Notiert inMadrid

Hauptstadt von Lateinamerika

In Madrid leben eine Million Menschen mit lateinamerikanischen Wurzeln. Es kommen zunehmend mehr betuchte Personen und auch Investoren.

Hauptstadt von Lateinamerika

Hauptstadt von Lateinamerika

Die diesjährigen Feierlichkeiten des spanischen Nationalfeiertages am 12. Oktober, dem Tag als Kolumbus 1492 erstmals Fuß auf amerikanischen Boden setzte, fielen so bunt aus wie nie zuvor. In Madrid feierte man den Día de la Hispanidad mit einem großen Festival aller spanischsprachigen Nationen. Das Gastland war Argentinien. Ein bunter Umzug folkloristischer Gruppen zog über die Gran Vía und das Konzertprogramm reichte von Latino-Größen wie Gloria Estefan, Elíades Ochoa von Buena Vista Social Club, dem legendären Salsa-Orchester Sonora Ponceña aus Puerto Rico bis zum angesagten Electro-Cumbia-Sound von Bomba Estéreo aus Kolumbien. Das begeisterte Publikum wedelte Flaggen der meisten Nationen aus Übersee.

Jetzt kommen die Reichen

Madrid kann auch über den Día de la Hispanidad den Anspruch stellen, die heimliche Hauptstadt Lateinamerikas zu sein. Mittlerweile sind über eine Million der sieben Millionen Einwohner der Metropolregion in Amerika geboren. In der Vergangenheit zog es vor allem ärmere Bevölkerungsschichten nach Spanien auf der Suche nach Arbeit und einem besseren Leben. Doch in den letzten Jahren haben sich besonders in Madrid die betuchteren Oberschichten aus Caracas, Mexiko, Bogotá oder Lima niedergelassen. Die Reichen schätzen die Sicherheit und den Lebensstil der spanischen Metropole. Der Trend hat die Preise auf dem Markt für Luxusimmobilien, etwa im noblen Salamanca-Viertel, explodieren lassen und zeigt sich im Anstieg von hochpreisigen Restaurants und Clubs. BBVA eröffnete im Salamanca-Viertel eine Bankfiliale extra für wohlhabende Kunden „aus Mexiko, Kolumbien und Peru, die ihr Vermögen außerhalb ihrer Ursprungsländer diversifizieren möchten“.

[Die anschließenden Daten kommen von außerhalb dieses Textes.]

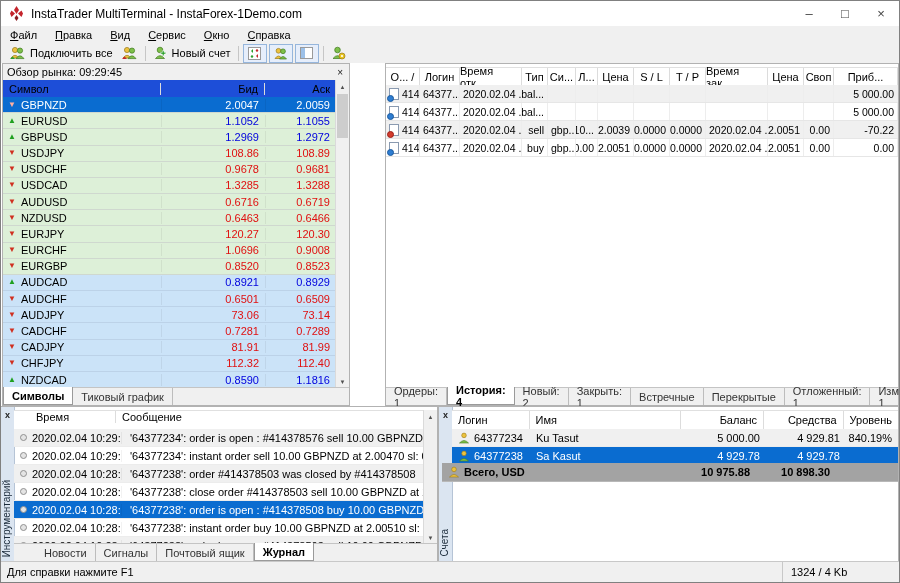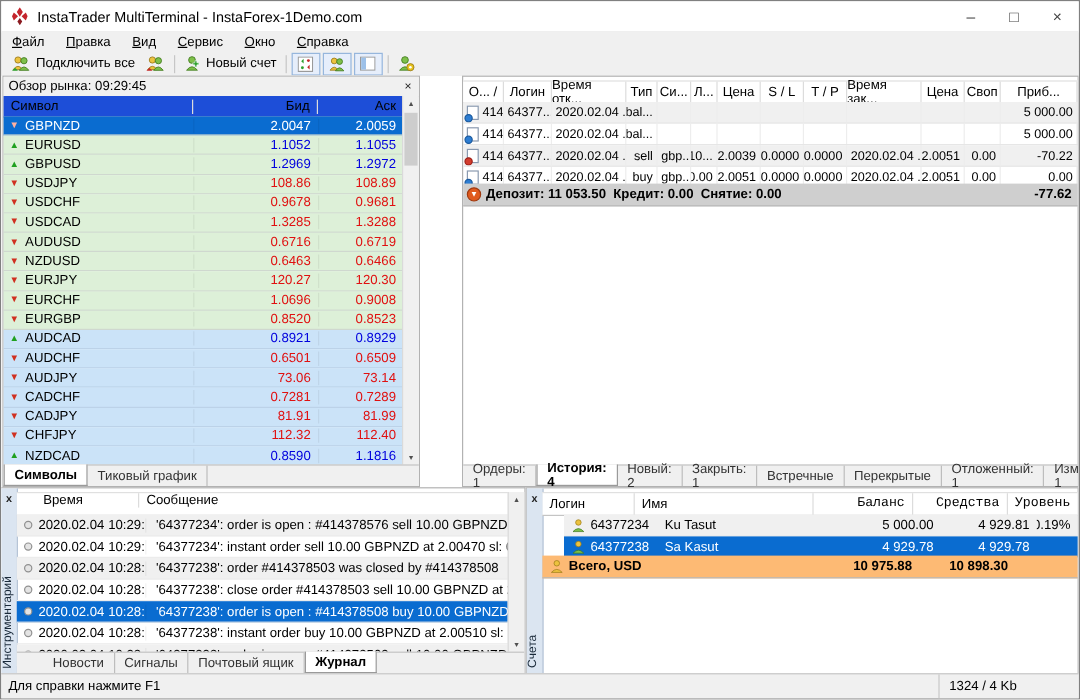--- a/index.html
+++ b/index.html
@@ -89,29 +89,29 @@
   .jp-row.sel{background:#0a6cd0;color:#fff;}
   .jdot{width:7px;height:7px;border-radius:50%;background:#e4e4e4;border:1px solid #909090;margin:0 5px 0 6px;flex:0 0 auto;box-sizing:border-box;}
   .jp-row .jtime{width:89px;flex:0 0 auto;overflow:hidden;white-space:nowrap;}
   .jp-row .jmsg{flex:1;padding-left:8px;overflow:hidden;white-space:nowrap;border-left:1px solid rgba(0,0,0,0.05);}
   .jp-sb{top:3px;bottom:17px;}
   .jp .tabbar{left:13px;padding-left:22px;}
   
   .ap{left:437px;top:343px;width:461px;height:156px;}
   .ap-head{position:absolute;top:3px;left:13px;right:0;height:18px;background:#fff;border-bottom:1px solid #c4c4c4;border-top:1px solid #e0e0e0;display:flex;align-items:center;}
   .ah{box-sizing:border-box;border-right:1px solid #dcdcdc;height:100%;display:flex;align-items:center;padding:0 6px;}
-  .ah.ra{justify-content:flex-end;font-family:Liberation Mono, monospace;}
-  .ap-rows{position:absolute;top:22px;left:31px;right:0;}
+  .ah.ra{justify-content:flex-end;}
+  .ap-rows{position:absolute;top:22px;left:13px;right:0;}
   .ap-row{height:17px;display:flex;align-items:center;border-bottom:1px solid #ececec;}
   .ap-row.alt{background:#f0f0f0;}
   .ap-row.sel{background:#0a6cd0;color:#fff;}
   .ac{box-sizing:border-box;padding:0 6px;overflow:hidden;white-space:nowrap;height:100%;display:flex;align-items:center;}
   .ac.ra{justify-content:flex-end;}
   .person-ic{flex:0 0 auto;margin-right:4px;}
-  .ap-total{position:absolute;top:56px;left:13px;right:0;height:18px;background:#fdba74;display:flex;align-items:center;font-weight:bold;border-bottom:1px solid #b8b8b8;}
+  .ap-total{position:absolute;top:56px;left:3px;right:0;height:18px;background:#a3a3a3;display:flex;align-items:center;font-weight:bold;border-bottom:1px solid #b8b8b8;}
   
   .statusbar{position:absolute;left:0;right:0;bottom:0;height:20px;background:#f0f0f0;border-top:1px solid #c8c8c8;display:flex;align-items:center;}
   .sb-left{flex:1;padding-left:6px;border-right:1px solid #c8c8c8;align-self:stretch;display:flex;align-items:center;}
   .sb-right{width:108px;padding-left:8px;align-self:stretch;display:flex;align-items:center;}
   svg{display:block;}
 </style>
 </head>
 <body>
 
 <div class="window">
@@ -460,25 +460,20 @@
             <span class="oc ra" style="width: 22px;">0.00</span>
             <span class="oc ra" style="width: 36px;">2.0051</span>
             <span class="oc ra" style="width: 36px;">0.0000</span>
             <span class="oc ra" style="width: 36px;">0.0000</span>
             <span class="oc" style="width: 62px;">2020.02.04 ...</span>
             <span class="oc ra" style="width: 36px;">2.0051</span>
             <span class="oc ra" style="width: 30px;">0.00</span>
             <span class="oc fx">0.00</span>
           </div>
         </div>
-      <div class="op-sum">
-        <span class="depo-ic"></span>
-        <span class="sum-label">Депозит: 11 053.50  Кредит: 0.00  Снятие: 0.00</span>
-        <span class="sum-val">-77.62</span>
-      </div>
       <div class="tabbar" id="op-tabs">
           <span class="tab">Ордеры: 1</span>
           <span class="tab active">История: 4</span>
           <span class="tab">Новый: 2</span>
           <span class="tab">Закрыть: 1</span>
           <span class="tab">Встречные</span>
           <span class="tab">Перекрытые</span>
           <span class="tab">Отложенный: 1</span>
           <span class="tab">Изменить: 1</span>
         </div>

Börse in Madrid spürt das zunehmende Interesse

Das Interesse der lateinamerikanischen Oberschichten ist auch an der Madrider Börse zu spüren. Zwar sind Top-Manager aus Übersee in den Konzernen des Ibex 35 noch eher die Ausnahme, wie etwa der Mexikaner Héctor Grisi, CEO von Spaniens größter Bank Santander. Doch in den Aufsichtsräten nimmt der Anteil von Lateinamerikanern zu, die auch oft Investoren sind. Einer davon gelangte nun zu Berühmtheit in den Wirtschaftsmedien. Der mexikanische Investor David Martínez erklärte als einziger Großaktionär von Banco Sabadell, mit knapp 4%, dass er das feindliche Kaufangebot von BBVA annehme. Das brachte den langjährigen Vorsitzenden der katalanischen Bank, Josep Oliu, auf die Palme. In einem Radiointerview wetterte der Banker gegen seinen mexikanischen Aktionär. „Ich sehe, dass du keine Ahnung hast, wer unsere Kunden sind. Du bist ein Investor von der Wall Street und willst nur den Gewinn maximieren“. Martínez antwortete zurückhaltend: „Es gibt bestimmt konstruktivere Wege, um über die Vorzüge des Angebots zu diskutieren, als mich zu beleidigen und als Ignorant zu bezeichnen“, erklärte der Mexikaner. Der Eklat vor dem Hintergrund der Übernahmeschlacht dürfte andere vermögende Personen aus Lateinamerika allerdings kaum davon abhalten, in Madrid ihre Zelte aufzuschlagen.